• [What is required]
Once the line with "pinky mcp: (70, 160)" is found in the entries below, repeat it and each following line exactly, up to and including the line with "ring dip: (124, 205)". Add no other lines.

++++++++

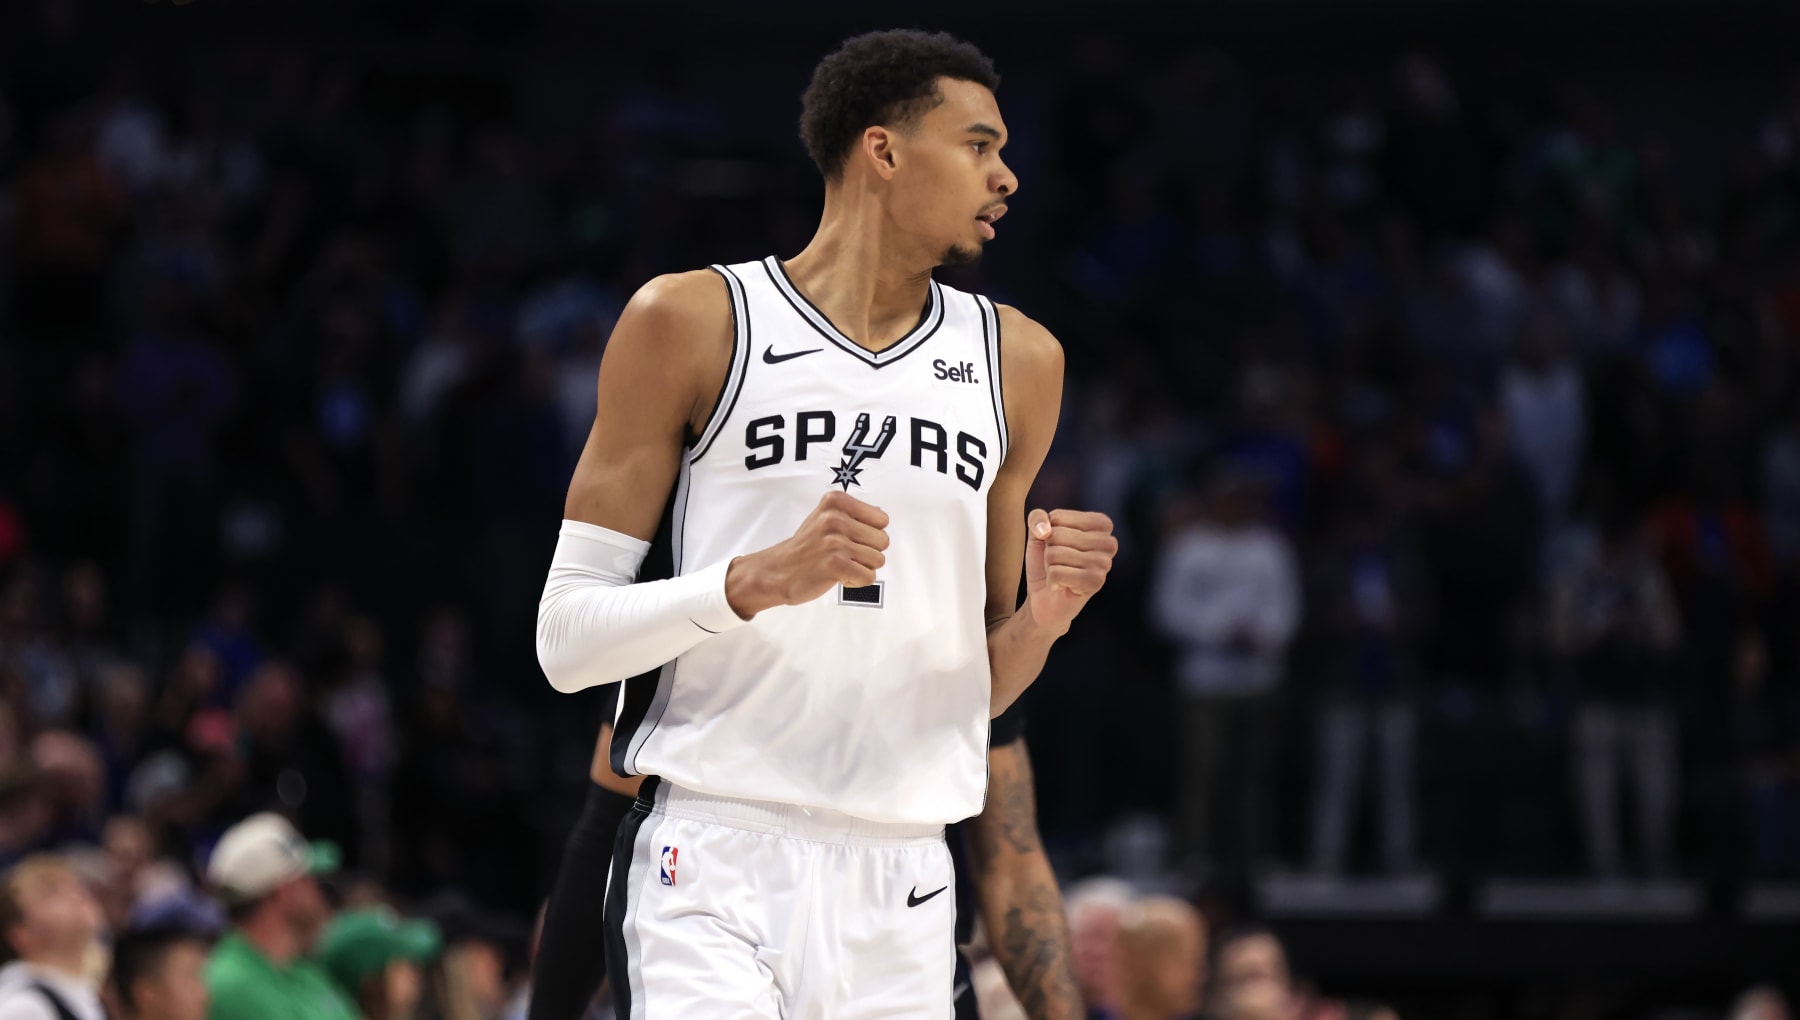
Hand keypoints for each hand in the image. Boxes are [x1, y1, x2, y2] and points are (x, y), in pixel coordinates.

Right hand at [726, 490, 889, 617]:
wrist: (778, 570)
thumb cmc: (806, 546)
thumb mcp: (826, 516)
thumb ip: (854, 513)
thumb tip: (882, 515)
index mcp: (836, 501)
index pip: (882, 520)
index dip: (870, 534)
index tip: (849, 538)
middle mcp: (835, 518)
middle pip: (883, 541)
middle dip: (868, 552)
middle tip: (845, 554)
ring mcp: (835, 542)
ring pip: (878, 560)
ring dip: (861, 567)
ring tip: (840, 564)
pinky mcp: (836, 565)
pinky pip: (869, 577)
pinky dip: (856, 581)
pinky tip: (839, 576)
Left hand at [1024, 508, 1116, 633]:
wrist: (1045, 598)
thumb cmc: (1047, 562)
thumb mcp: (1038, 533)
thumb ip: (1037, 518)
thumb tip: (1045, 530)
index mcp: (1101, 524)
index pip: (1058, 517)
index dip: (1048, 532)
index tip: (1057, 545)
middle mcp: (1108, 542)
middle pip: (1057, 535)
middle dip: (1048, 551)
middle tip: (1059, 563)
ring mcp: (1104, 563)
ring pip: (1055, 554)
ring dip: (1050, 566)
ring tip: (1061, 573)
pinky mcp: (1096, 582)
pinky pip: (1056, 573)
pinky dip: (1051, 581)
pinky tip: (1062, 586)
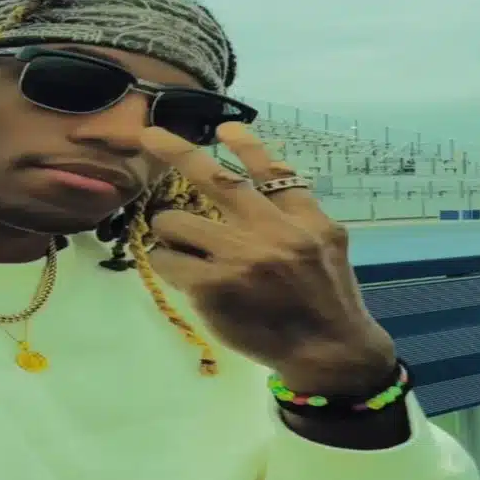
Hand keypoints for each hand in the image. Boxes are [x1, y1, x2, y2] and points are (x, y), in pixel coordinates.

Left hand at [139, 122, 395, 393]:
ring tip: (175, 244)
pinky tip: (176, 272)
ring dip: (167, 230)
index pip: (271, 170)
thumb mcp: (328, 246)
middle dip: (176, 151)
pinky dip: (166, 264)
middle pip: (216, 180)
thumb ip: (298, 214)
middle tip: (148, 136)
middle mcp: (271, 231)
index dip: (244, 144)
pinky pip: (168, 262)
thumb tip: (266, 184)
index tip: (223, 127)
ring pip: (175, 223)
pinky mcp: (214, 286)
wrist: (330, 352)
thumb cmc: (326, 303)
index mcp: (304, 219)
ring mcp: (240, 258)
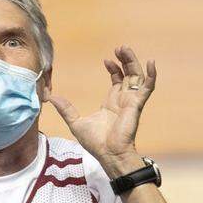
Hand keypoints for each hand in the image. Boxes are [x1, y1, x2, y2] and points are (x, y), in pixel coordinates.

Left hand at [48, 45, 156, 176]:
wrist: (108, 154)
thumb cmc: (96, 143)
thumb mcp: (75, 122)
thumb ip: (65, 109)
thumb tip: (50, 97)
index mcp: (112, 103)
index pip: (117, 81)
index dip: (114, 69)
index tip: (106, 60)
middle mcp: (124, 100)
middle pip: (128, 75)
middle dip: (125, 60)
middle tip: (120, 48)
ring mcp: (131, 101)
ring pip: (137, 77)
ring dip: (133, 62)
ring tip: (125, 49)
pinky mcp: (137, 104)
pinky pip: (148, 87)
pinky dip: (151, 75)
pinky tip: (150, 63)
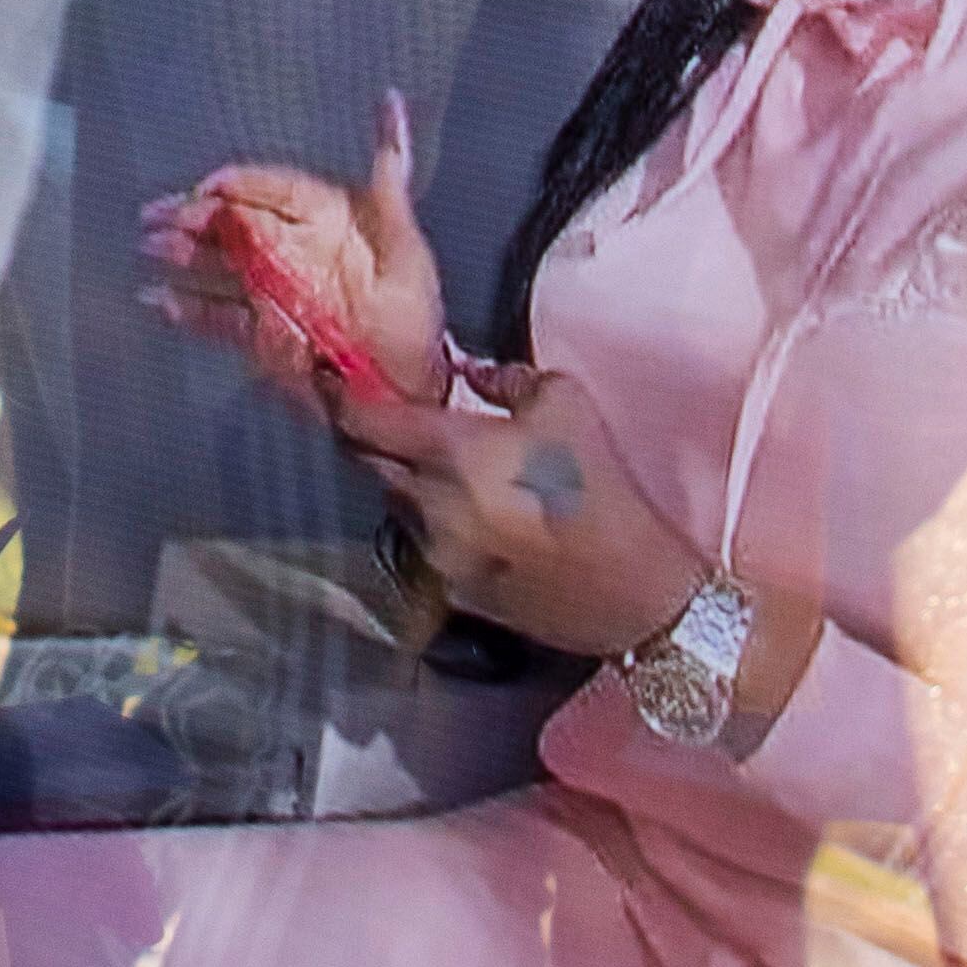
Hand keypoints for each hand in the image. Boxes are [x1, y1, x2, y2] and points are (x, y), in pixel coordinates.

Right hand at [141, 91, 447, 441]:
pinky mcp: (261, 335)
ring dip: (182, 254)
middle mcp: (291, 250)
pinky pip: (218, 316)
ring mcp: (272, 292)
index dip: (238, 184)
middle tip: (158, 214)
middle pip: (234, 223)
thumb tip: (392, 102)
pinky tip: (158, 300)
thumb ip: (391, 174)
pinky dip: (187, 308)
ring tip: (149, 247)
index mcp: (323, 220)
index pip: (271, 187)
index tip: (208, 186)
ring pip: (218, 264)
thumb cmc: (412, 314)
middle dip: (194, 215)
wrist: (408, 394)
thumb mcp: (405, 242)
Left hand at [368, 367, 711, 661]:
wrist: (636, 594)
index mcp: (453, 454)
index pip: (364, 419)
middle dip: (363, 431)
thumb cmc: (604, 489)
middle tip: (376, 407)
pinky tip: (469, 507)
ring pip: (394, 502)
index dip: (337, 392)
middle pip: (367, 461)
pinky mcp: (454, 591)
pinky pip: (422, 541)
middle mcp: (431, 507)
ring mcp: (438, 556)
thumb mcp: (563, 402)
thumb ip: (502, 379)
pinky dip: (431, 516)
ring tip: (438, 457)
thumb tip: (466, 372)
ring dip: (401, 475)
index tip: (329, 374)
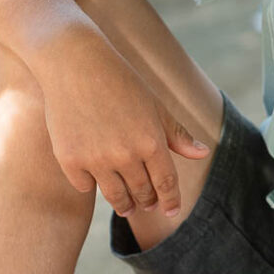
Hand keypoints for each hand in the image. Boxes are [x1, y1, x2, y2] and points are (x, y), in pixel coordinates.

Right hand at [41, 32, 209, 217]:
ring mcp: (96, 160)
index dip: (171, 200)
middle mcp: (126, 155)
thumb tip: (203, 153)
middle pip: (142, 193)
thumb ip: (177, 134)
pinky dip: (92, 185)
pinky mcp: (70, 160)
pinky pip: (85, 186)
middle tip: (148, 205)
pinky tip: (96, 183)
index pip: (166, 183)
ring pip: (116, 197)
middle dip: (148, 202)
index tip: (171, 211)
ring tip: (126, 207)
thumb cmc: (119, 81)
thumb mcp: (154, 105)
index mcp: (152, 141)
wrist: (74, 63)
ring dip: (124, 205)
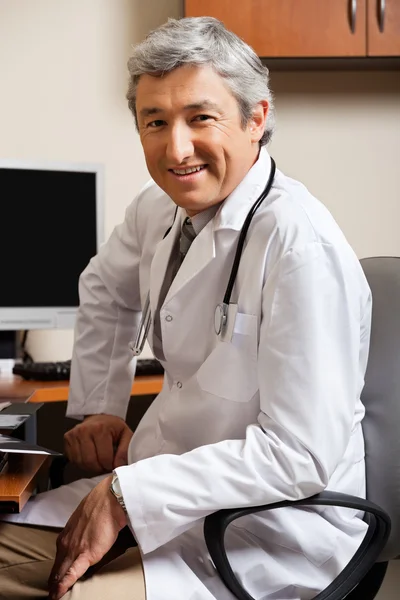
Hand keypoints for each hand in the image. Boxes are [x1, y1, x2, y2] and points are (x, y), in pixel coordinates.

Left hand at [48, 474, 126, 598]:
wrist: (108, 500)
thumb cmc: (100, 506)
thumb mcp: (84, 519)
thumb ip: (80, 531)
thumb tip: (84, 535)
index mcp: (65, 535)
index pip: (58, 557)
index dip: (56, 570)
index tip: (55, 579)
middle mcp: (66, 543)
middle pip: (57, 568)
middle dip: (53, 582)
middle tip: (51, 592)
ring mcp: (74, 550)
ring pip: (61, 572)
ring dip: (56, 586)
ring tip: (53, 596)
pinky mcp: (86, 555)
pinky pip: (72, 573)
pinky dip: (64, 584)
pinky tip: (59, 593)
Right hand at [64, 414, 132, 473]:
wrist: (99, 416)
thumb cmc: (112, 426)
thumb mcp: (125, 434)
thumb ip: (125, 450)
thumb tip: (119, 465)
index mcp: (100, 428)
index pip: (104, 458)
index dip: (110, 465)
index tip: (112, 463)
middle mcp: (84, 430)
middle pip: (90, 462)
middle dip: (99, 468)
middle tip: (105, 464)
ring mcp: (74, 434)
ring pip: (80, 463)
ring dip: (90, 467)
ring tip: (98, 460)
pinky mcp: (67, 438)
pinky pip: (73, 460)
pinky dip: (82, 463)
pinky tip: (89, 456)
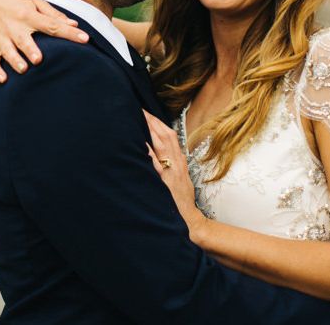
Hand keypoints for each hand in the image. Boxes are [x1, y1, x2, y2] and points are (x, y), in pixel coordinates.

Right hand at [0, 0, 88, 82]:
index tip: (84, 38)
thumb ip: (54, 15)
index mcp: (28, 15)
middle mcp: (14, 26)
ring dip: (14, 60)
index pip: (51, 25)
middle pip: (23, 39)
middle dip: (30, 49)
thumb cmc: (19, 5)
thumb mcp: (36, 4)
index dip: (68, 32)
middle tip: (38, 60)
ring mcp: (2, 37)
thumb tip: (74, 24)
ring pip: (7, 51)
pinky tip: (3, 79)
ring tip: (23, 69)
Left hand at [143, 110, 205, 235]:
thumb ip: (172, 165)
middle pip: (166, 135)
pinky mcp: (166, 182)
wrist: (189, 221)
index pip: (170, 135)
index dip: (159, 123)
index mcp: (179, 161)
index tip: (147, 113)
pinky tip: (142, 144)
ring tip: (141, 118)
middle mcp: (177, 163)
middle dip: (153, 121)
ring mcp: (172, 171)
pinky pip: (158, 165)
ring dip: (151, 130)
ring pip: (163, 145)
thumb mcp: (180, 179)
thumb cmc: (181, 201)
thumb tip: (159, 153)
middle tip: (140, 109)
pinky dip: (150, 153)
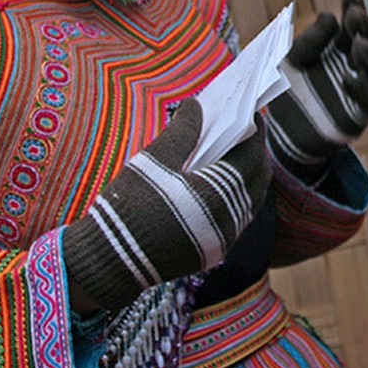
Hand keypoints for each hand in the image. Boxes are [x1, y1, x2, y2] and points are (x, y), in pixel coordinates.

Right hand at [63, 101, 271, 311]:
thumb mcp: (153, 161)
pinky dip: (237, 197)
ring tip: (235, 153)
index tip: (253, 113)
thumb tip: (196, 104)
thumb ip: (182, 130)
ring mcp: (224, 239)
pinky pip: (238, 218)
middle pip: (258, 178)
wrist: (108, 262)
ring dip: (248, 175)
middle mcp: (230, 220)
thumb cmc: (129, 206)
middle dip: (256, 151)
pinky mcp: (213, 252)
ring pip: (251, 201)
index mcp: (219, 194)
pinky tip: (221, 184)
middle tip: (246, 130)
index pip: (252, 155)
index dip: (256, 132)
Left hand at [266, 0, 367, 180]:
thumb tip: (331, 18)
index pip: (353, 24)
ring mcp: (362, 91)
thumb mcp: (288, 61)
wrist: (281, 133)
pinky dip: (363, 89)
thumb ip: (307, 41)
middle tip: (355, 15)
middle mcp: (355, 66)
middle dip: (366, 27)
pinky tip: (346, 79)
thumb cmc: (287, 91)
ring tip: (358, 44)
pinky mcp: (361, 116)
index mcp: (340, 48)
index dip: (355, 6)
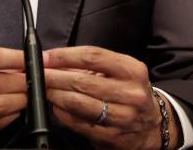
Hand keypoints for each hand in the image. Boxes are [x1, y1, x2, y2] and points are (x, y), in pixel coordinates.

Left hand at [43, 46, 181, 149]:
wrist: (154, 124)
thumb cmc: (129, 91)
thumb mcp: (118, 71)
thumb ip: (89, 64)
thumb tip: (53, 60)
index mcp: (132, 69)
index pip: (92, 56)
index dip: (65, 55)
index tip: (47, 57)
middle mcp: (131, 93)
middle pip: (84, 80)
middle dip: (55, 76)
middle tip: (39, 73)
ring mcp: (124, 117)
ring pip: (80, 103)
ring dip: (56, 95)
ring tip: (44, 89)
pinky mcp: (114, 137)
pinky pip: (81, 124)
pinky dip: (63, 114)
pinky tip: (56, 107)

++++++++

• [Answer to this problem]
pinky mcp: (70, 160)
pinky pip: (85, 186)
middle tip: (148, 205)
pinky tip: (96, 183)
index pip: (166, 183)
ring pip: (116, 197)
middle dip: (148, 202)
index tip: (171, 211)
ring tip: (126, 207)
thumb cmc: (119, 81)
thumb mcp: (154, 105)
index mcp: (152, 141)
wrist: (74, 63)
ring dip: (124, 205)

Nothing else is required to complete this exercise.